In February, I joined Mike for spring training at the Dodgers’ complex in Vero Beach, Florida. There was nothing for me to do. While he worked out with the team, I went to Bible study sessions with the other Dodger wives and girlfriends, which I found as torturous as Sunday school when I was a kid. I had no idea what I was doing in those sessions—or in Florida, period.

By the time we returned to L.A., our relationship was fodder for gossip columns and tabloids. Writers dug up old photos of Marilyn Monroe and Joe DiMaggio, Hollywood and baseball’s most famous couple. They had wed in January 1954 and nine months later Monroe filed for divorce, citing mental cruelty.

My relationship with Mike followed a similar course, minus the marriage. Once the season began, Mike turned into a different person and living with him was difficult. He blamed me for his strikeouts, groundouts, errors, and anything else that went wrong. I fretted about what kind of mood he would wake up in in the mornings. I was constantly afraid of doing something that would upset him. I walked on eggshells; sometimes it felt like it was a minefield.

One time he lost his temper after smelling cigarette smoke in his car and berated and bullied me all night until I reluctantly admitted I had smoked in it, which he forbade. In many ways, my life with Mike reminded me of growing up with my dad when he drank. Mike wasn’t an alcoholic, but he created a volatility that, although unhealthy, was very familiar ground to me. A few times I reminded myself of my mother as I yelled back at him.

Meanwhile, Mike had no idea I was a druggie, something that obviously contributed to the tension in our relationship. I was hiding a pretty big and serious secret. Shortly after we settled into the Marina del Rey apartment, I was at my lawyer’s office and asked one of his assistants if they knew of a coke dealer in the Marina. I needed a connection closer than Hollywood. My lawyer’s assistant made a call and gave me a slip of paper with a number on it and said it was okay for me to call.

I went home and it turned out that the dealer lived on the floor directly below mine. I couldn’t believe my good fortune.

“You’re in the same building as me?” I said.

“Yeah, the same one,” he said. “I’ve seen you here.”

He told me his apartment number.

“I’ll be right there,” I said.

Mike never picked up on the frequent visits I made downstairs. He was too into himself to notice I was high out of my mind. As he slept, I sat on the floor of his walk-in closet, snorting lines till the sun came up. On game days, I showed up at Dodger Stadium just before the opening pitch, and I was always loaded. I have no idea how I made those drives back and forth without an accident.

At the stadium, I sat in the section reserved for the players’ wives and girlfriends. These were women with the big hair, jewelry, and designer outfits. They had their own social pecking order. I was not a part of their hierarchy. It was like being a guest at a club where they don’t allow those of your skin type or religion. In my case, I was a nonconformist, drugged-out rock star. I was a celebrity in my own right, not dependent on Mike in any way. They also hated me for all the attention I received from dating Mike. I just clearly didn’t belong—and none of them wanted me around.

Not that I cared. I had nothing in common with them, plus I was coked up to my eyeballs and focused on Mike’s play on the field only so I could gauge how he was going to treat me at home.

#### Records supplied
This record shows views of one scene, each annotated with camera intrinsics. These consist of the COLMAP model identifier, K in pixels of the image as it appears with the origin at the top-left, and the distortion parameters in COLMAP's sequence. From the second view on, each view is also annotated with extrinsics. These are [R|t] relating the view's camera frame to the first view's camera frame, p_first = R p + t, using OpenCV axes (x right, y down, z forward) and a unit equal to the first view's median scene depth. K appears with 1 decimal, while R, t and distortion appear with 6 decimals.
--
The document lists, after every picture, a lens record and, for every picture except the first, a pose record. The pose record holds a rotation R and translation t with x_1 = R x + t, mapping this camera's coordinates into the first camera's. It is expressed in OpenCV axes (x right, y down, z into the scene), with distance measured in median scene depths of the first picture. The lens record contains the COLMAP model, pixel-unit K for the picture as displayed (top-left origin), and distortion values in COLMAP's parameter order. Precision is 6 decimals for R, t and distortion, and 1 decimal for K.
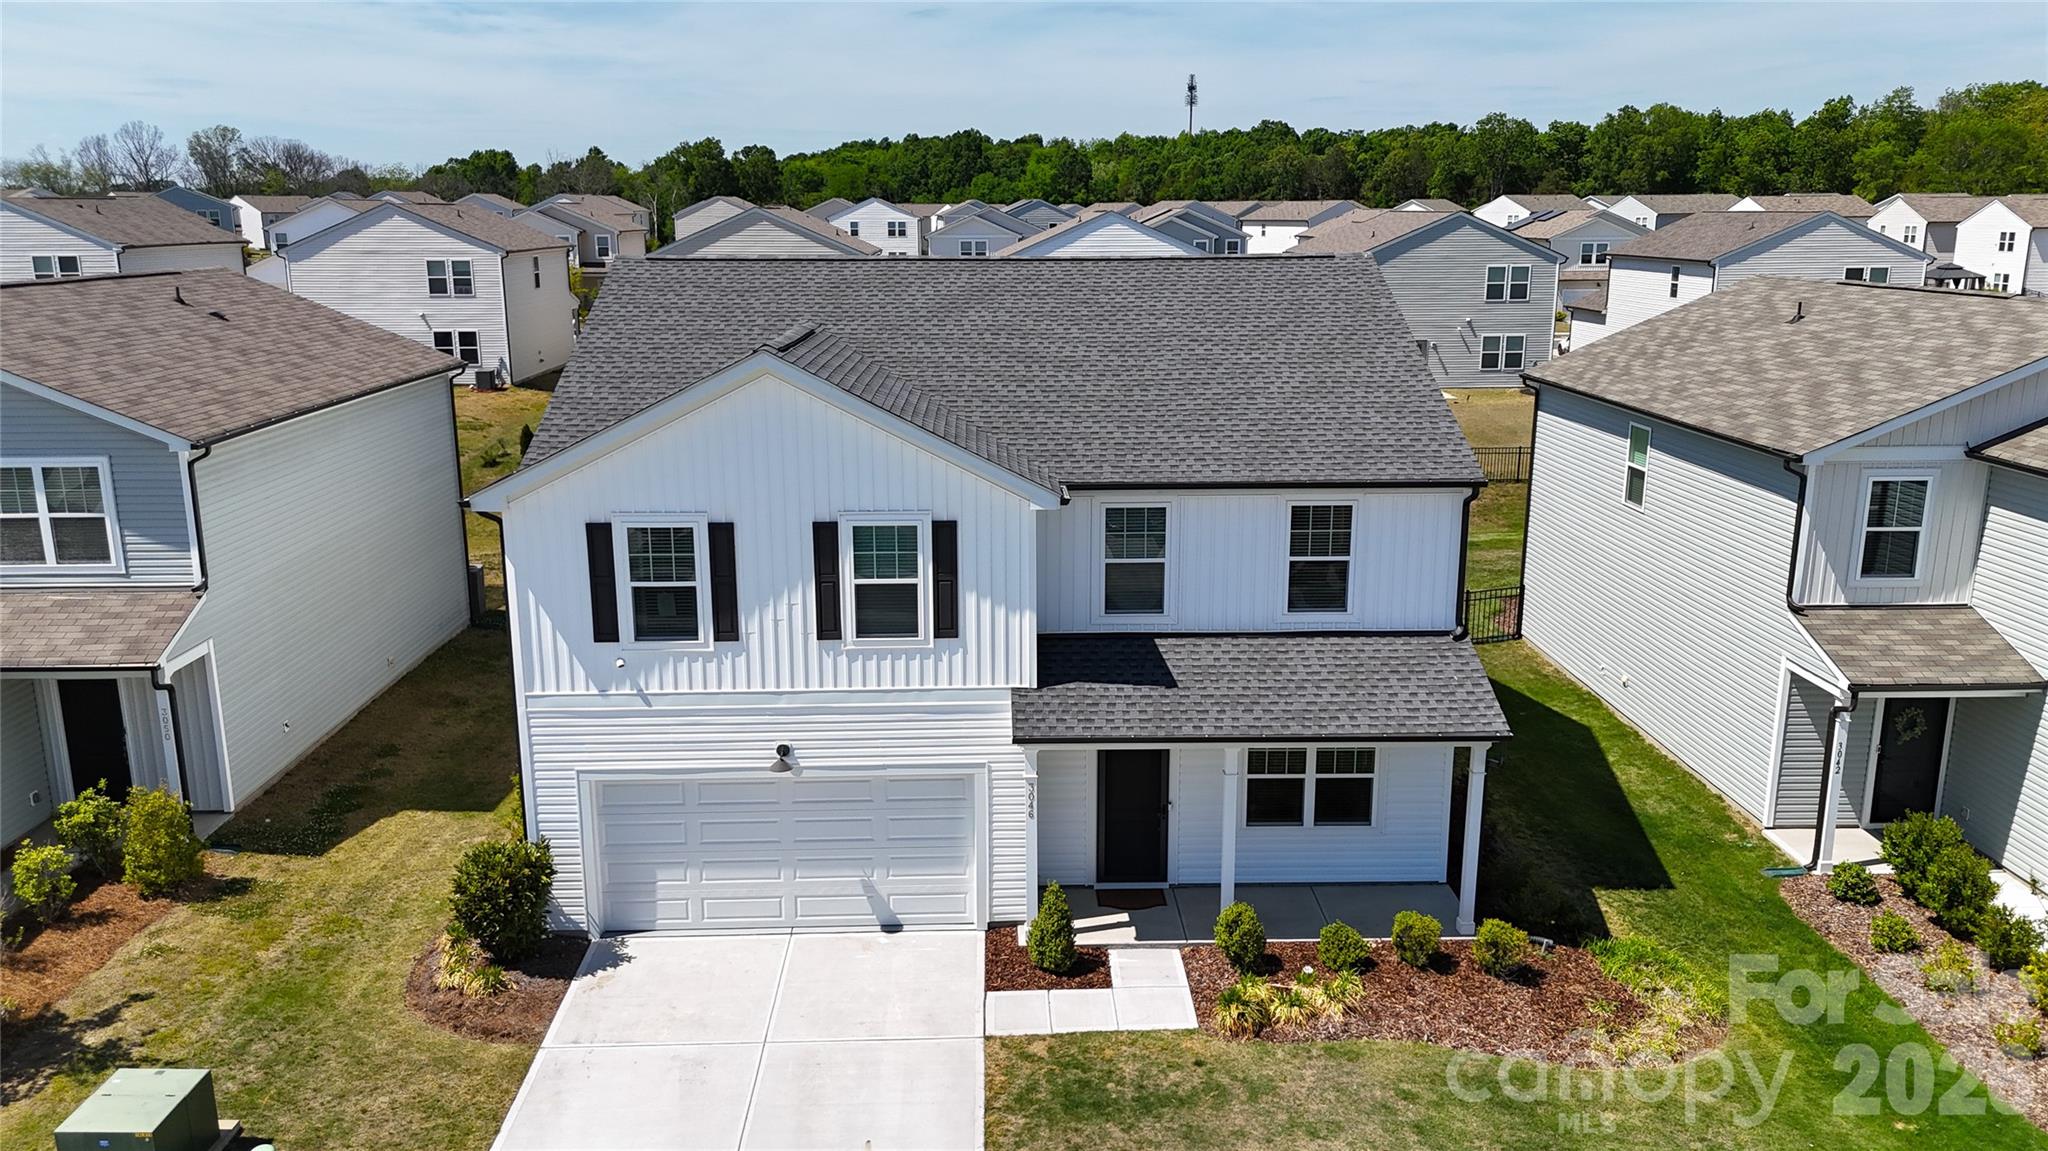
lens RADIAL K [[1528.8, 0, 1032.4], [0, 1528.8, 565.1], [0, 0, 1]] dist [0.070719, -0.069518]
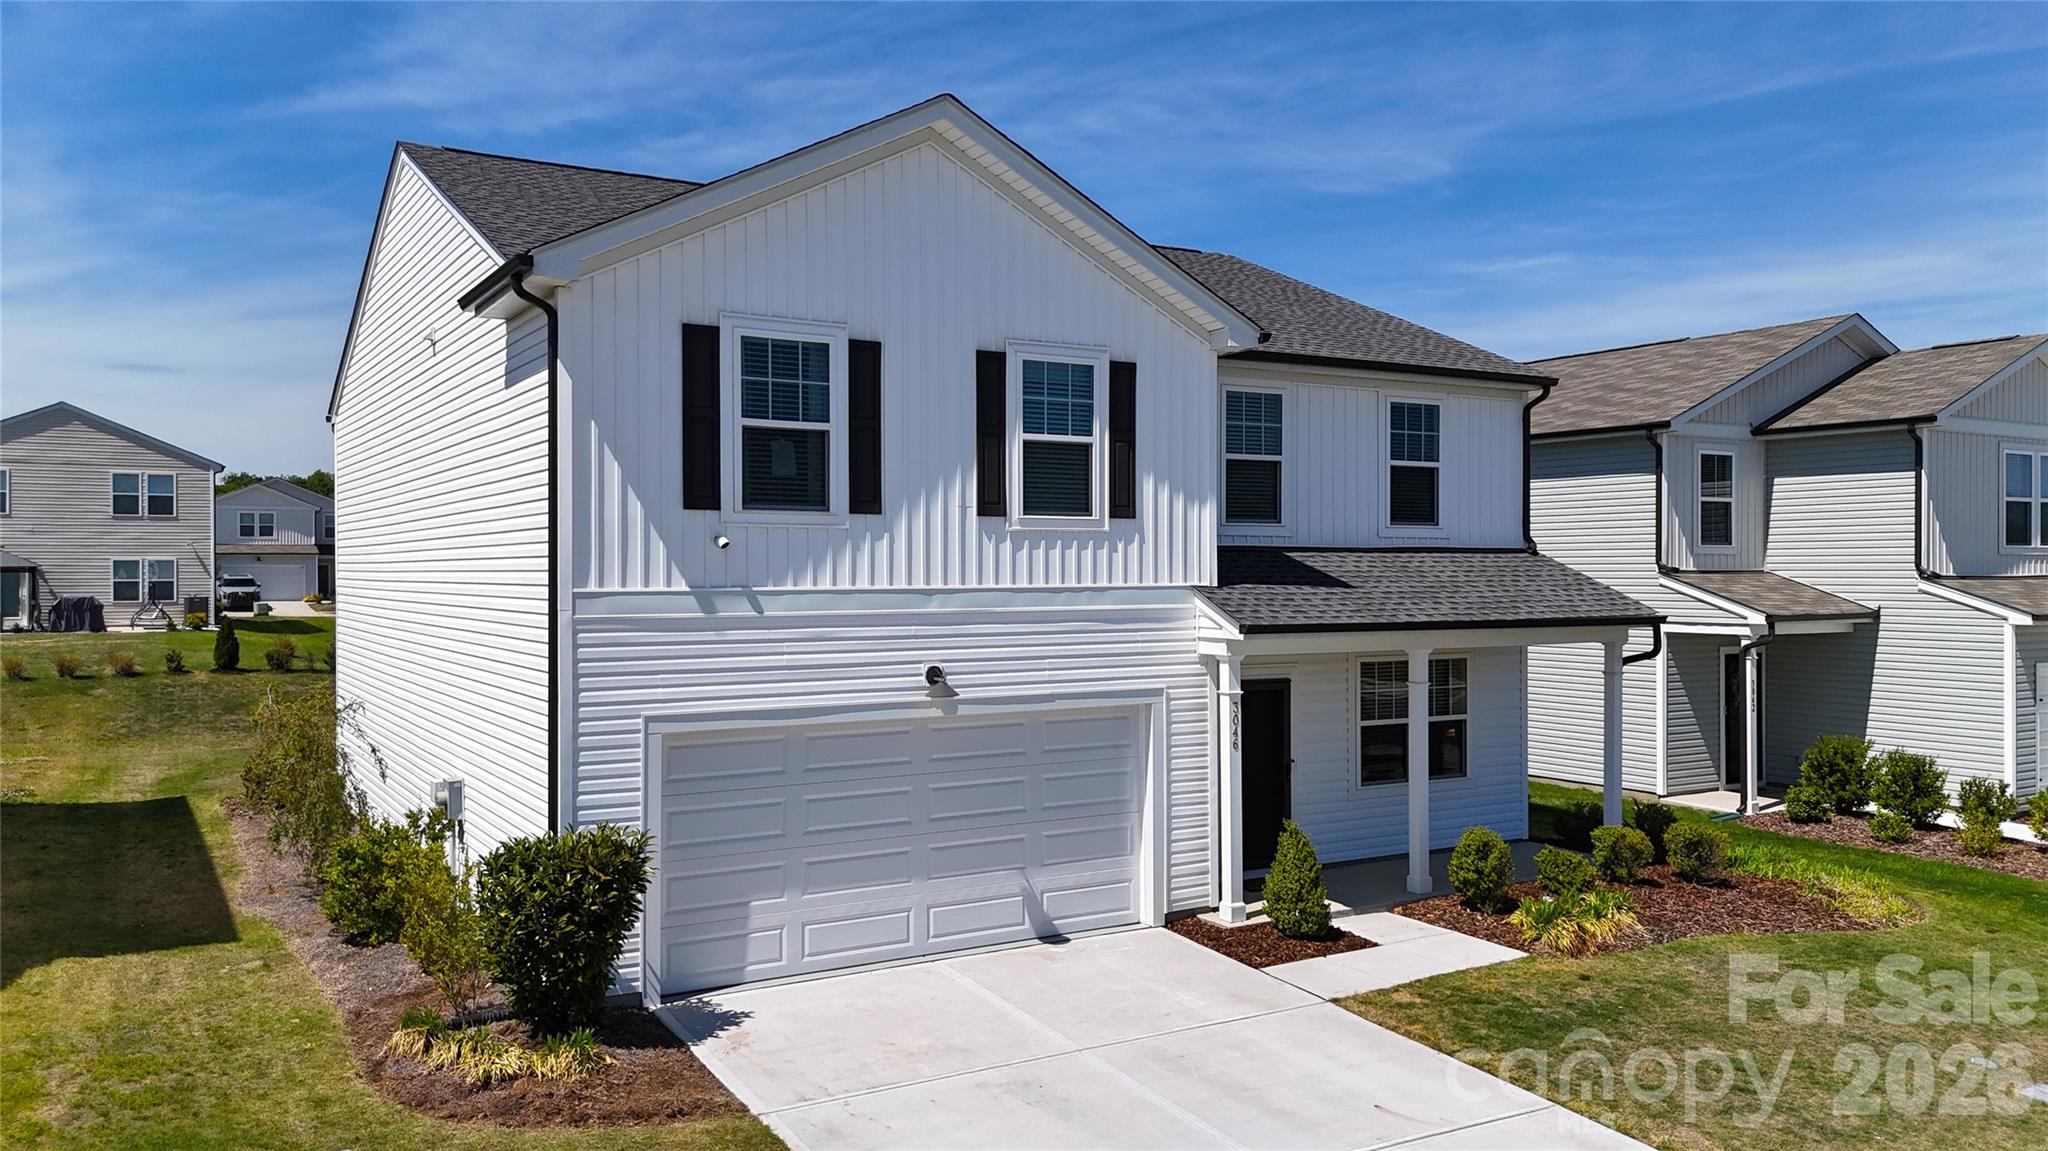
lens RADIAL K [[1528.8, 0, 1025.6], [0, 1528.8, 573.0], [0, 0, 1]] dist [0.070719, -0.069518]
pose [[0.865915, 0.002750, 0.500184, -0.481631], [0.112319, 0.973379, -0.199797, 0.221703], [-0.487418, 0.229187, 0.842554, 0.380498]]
--
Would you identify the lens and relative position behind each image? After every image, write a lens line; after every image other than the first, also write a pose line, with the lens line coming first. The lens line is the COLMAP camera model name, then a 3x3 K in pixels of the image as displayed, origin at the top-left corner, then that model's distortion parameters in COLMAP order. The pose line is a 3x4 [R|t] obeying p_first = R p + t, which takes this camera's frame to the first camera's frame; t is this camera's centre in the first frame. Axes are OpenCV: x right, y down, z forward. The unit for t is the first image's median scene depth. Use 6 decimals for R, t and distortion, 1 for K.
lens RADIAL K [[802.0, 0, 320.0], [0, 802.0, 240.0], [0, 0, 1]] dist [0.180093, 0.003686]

#### What you will do
Reproduce the excerpt about life with Mike word for word, starting at the words "Meanwhile, Mike had" and ending after the words "his apartment number.".

#### Solution
Meanwhile, Mike had no idea I was a druggie, something that obviously contributed to the tension in our relationship. I was hiding a pretty big and serious secret. Shortly after we settled into the Marina del Rey apartment, I was at my lawyer’s office and asked one of his assistants if they knew of a coke dealer in the Marina. I needed a connection closer than Hollywood. My lawyer’s assistant made a call and gave me a slip of paper with a number on it and said it was okay for me to call.

I went home and it turned out that the dealer lived on the floor directly below mine. I couldn’t believe my good fortune.

“You’re in the same building as me?” I said.

“Yeah, the same one,” he said. “I’ve seen you here.”

He told me his apartment number.